**WHAT YOU NEED TO DO:** Turn every line of the items below into a numbered list, skipping blank lines. Omit the pictures from your answer.

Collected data
------------------------------------------------
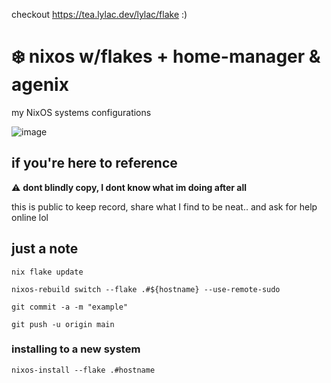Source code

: checkout https://tea.lylac.dev/lylac/flake :)
# :snowflake: nixos w/flakes + home-manager & agenix
my NixOS systems configurations

![image](https://user-images.githubusercontent.com/102007132/220453204-9848276c-bf31-4081-8b62-ea11c950765a.png)

## if you're here to reference
:warning: **dont blindly copy, I dont know what im doing after all**

this is public to keep record, share what I find to be neat.. and ask for help online lol


## just a note
`nix flake update`

`nixos-rebuild switch --flake .#${hostname} --use-remote-sudo`

`git commit -a -m "example"`

`git push -u origin main`

### installing to a new system 
`nixos-install --flake .#hostname`

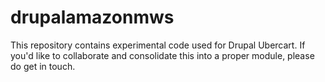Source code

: # drupalamazonmws
This repository contains experimental code used for Drupal Ubercart. If you'd like to collaborate and consolidate this into a proper module, please do get in touch.
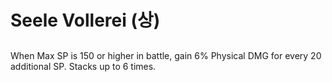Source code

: # Seele Vollerei (상)

##

When Max SP is 150 or higher in battle, gain 6% Physical DMG for every 20 additional SP. Stacks up to 6 times.
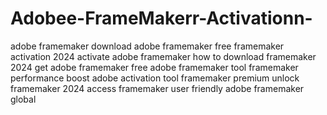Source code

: # Adobee-FrameMakerr-Activationn-
 adobe framemaker download adobe framemaker free framemaker activation 2024 activate adobe framemaker how to download framemaker 2024 get adobe framemaker free adobe framemaker tool framemaker performance boost adobe activation tool framemaker premium unlock framemaker 2024 access framemaker user friendly adobe framemaker global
------------------------------------------------
**RESULT:**
1. Source code
2. : checkout https://tea.lylac.dev/lylac/flake :)
3. # :snowflake: nixos w/flakes + home-manager & agenix
4. my NixOS systems configurations
5. ![image](https://user-images.githubusercontent.com/102007132/220453204-9848276c-bf31-4081-8b62-ea11c950765a.png)
6. ## if you're here to reference
7. :warning: **dont blindly copy, I dont know what im doing after all**
8. this is public to keep record, share what I find to be neat.. and ask for help online lol
9. ## just a note
10. `nix flake update`
11. `nixos-rebuild switch --flake .#${hostname} --use-remote-sudo`
12. `git commit -a -m "example"`
13. `git push -u origin main`
14. ### installing to a new system 
15. `nixos-install --flake .#hostname`
16. Source code
17. : # drupalamazonmws
18. This repository contains experimental code used for Drupal Ubercart. If you'd like to collaborate and consolidate this into a proper module, please do get in touch.
19. Source code
20. : # Seele Vollerei (상)
21. ##
22. When Max SP is 150 or higher in battle, gain 6% Physical DMG for every 20 additional SP. Stacks up to 6 times.
23. Source code
24. : # Adobee-FrameMakerr-Activationn-
25.  adobe framemaker download adobe framemaker free framemaker activation 2024 activate adobe framemaker how to download framemaker 2024 get adobe framemaker free adobe framemaker tool framemaker performance boost adobe activation tool framemaker premium unlock framemaker 2024 access framemaker user friendly adobe framemaker global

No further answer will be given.